— Work required —
No pictures are to be included when the entries below are reproduced exactly.

— Available data —
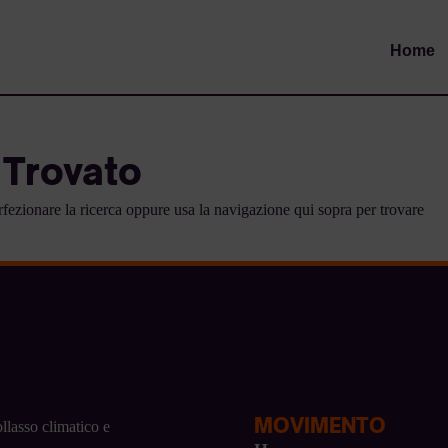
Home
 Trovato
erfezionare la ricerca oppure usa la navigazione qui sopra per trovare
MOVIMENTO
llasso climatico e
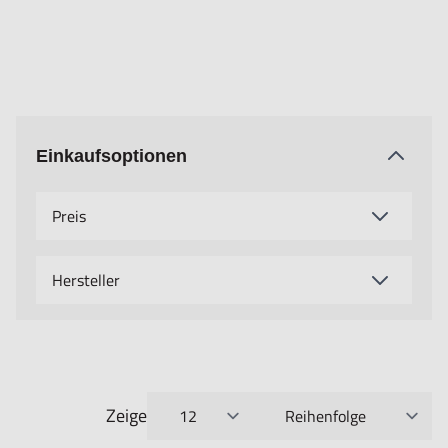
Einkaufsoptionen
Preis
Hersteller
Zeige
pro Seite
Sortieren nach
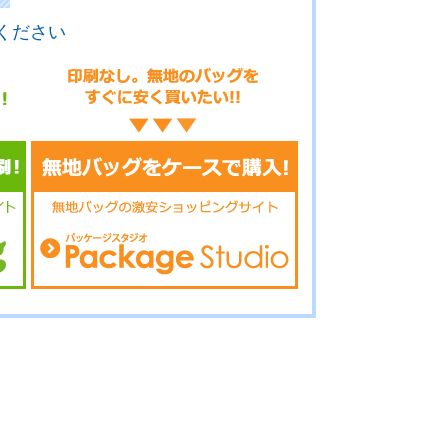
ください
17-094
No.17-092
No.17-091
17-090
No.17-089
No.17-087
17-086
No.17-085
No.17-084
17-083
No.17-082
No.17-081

— Solution —
Home
 Trovato
erfezionare la ricerca oppure usa la navigazione qui sopra per trovare
MOVIMENTO
llasso climatico e
Einkaufsoptionen
Preis
Hersteller
Zeige
pro Seite
Sortieren nach
ください
17-094
No.17-092
No.17-091
17-090
No.17-089
No.17-087
17-086
No.17-085
No.17-084
17-083
No.17-082
No.17-081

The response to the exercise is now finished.